§ Records for the exercise
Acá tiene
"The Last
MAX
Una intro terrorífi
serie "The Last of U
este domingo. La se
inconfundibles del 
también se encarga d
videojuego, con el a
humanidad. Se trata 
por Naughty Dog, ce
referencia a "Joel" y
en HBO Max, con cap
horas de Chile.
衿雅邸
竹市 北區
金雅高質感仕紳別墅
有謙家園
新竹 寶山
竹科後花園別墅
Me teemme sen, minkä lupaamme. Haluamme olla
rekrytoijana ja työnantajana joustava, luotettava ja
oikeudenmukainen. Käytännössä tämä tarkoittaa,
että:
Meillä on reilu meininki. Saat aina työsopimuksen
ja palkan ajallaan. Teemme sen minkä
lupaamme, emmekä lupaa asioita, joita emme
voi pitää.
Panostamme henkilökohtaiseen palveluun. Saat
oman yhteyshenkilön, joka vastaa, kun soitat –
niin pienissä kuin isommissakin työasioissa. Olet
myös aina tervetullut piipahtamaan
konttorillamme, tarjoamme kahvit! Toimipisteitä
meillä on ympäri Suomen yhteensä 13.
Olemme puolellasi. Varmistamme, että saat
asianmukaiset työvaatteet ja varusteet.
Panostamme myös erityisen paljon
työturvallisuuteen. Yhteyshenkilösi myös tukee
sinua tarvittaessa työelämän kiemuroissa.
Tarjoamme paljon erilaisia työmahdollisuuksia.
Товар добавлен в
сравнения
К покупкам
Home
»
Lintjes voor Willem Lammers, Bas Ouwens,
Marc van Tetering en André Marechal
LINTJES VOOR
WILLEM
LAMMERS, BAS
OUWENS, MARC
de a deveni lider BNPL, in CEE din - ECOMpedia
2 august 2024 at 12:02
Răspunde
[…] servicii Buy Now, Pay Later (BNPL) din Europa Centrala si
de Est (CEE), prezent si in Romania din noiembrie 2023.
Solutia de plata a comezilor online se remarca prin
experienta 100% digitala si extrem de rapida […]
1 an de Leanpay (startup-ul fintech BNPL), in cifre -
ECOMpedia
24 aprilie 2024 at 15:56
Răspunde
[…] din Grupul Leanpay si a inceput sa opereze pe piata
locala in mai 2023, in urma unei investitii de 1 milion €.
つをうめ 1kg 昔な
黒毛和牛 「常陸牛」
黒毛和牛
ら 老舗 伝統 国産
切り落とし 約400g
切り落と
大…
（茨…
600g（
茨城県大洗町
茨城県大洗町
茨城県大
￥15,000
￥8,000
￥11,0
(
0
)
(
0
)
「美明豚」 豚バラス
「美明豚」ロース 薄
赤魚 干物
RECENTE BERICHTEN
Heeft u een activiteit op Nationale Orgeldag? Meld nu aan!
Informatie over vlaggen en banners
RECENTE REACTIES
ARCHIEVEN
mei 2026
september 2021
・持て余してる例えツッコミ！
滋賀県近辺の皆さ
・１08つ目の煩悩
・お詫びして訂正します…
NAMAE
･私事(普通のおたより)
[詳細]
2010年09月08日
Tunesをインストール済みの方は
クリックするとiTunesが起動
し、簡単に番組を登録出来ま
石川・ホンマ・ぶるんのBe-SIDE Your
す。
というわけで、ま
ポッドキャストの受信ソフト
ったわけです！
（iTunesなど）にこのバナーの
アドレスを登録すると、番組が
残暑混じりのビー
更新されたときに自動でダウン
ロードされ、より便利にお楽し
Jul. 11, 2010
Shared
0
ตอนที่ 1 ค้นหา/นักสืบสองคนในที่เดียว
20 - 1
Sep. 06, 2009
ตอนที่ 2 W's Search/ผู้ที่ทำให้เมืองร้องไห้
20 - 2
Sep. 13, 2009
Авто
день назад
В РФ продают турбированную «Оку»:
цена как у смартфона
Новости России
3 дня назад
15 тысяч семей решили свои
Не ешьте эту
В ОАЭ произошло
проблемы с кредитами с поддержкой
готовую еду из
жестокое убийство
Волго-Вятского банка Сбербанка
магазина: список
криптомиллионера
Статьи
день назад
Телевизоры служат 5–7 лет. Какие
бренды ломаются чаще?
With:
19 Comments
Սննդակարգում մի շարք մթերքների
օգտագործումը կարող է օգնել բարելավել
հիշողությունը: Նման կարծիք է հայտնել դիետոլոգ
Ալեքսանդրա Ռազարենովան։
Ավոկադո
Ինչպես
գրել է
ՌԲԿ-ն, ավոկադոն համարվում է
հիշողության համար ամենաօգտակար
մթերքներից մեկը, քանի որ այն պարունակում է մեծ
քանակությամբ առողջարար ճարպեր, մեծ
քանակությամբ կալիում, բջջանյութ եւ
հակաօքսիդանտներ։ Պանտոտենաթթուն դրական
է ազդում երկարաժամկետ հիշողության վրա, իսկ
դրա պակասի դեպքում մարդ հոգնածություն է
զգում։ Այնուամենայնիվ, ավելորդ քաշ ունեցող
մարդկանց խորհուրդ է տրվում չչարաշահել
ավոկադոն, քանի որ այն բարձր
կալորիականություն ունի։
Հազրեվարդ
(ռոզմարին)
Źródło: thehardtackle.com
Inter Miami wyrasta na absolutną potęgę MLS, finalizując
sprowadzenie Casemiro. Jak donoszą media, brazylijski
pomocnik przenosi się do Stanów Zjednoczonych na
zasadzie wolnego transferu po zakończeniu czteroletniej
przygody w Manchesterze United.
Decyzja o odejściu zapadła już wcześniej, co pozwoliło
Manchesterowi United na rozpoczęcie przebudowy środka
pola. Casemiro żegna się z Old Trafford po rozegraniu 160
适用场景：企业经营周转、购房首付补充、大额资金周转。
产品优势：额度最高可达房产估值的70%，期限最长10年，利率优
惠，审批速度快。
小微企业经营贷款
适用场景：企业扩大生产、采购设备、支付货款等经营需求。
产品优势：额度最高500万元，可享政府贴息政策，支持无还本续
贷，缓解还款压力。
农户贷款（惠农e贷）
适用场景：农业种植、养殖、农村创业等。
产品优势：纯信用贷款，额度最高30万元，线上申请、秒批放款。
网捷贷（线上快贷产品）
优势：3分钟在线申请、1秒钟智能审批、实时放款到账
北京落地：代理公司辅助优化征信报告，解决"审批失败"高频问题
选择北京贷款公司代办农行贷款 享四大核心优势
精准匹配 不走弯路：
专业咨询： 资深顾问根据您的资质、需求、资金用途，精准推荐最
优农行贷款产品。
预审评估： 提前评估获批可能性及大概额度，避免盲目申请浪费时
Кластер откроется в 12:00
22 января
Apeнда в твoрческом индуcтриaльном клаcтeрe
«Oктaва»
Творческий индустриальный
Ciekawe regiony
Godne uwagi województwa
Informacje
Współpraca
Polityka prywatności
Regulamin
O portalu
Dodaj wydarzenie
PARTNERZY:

§ What to do
Provide only the number of lines in the entries that hold the word "适用场景".

§ Solved problem
3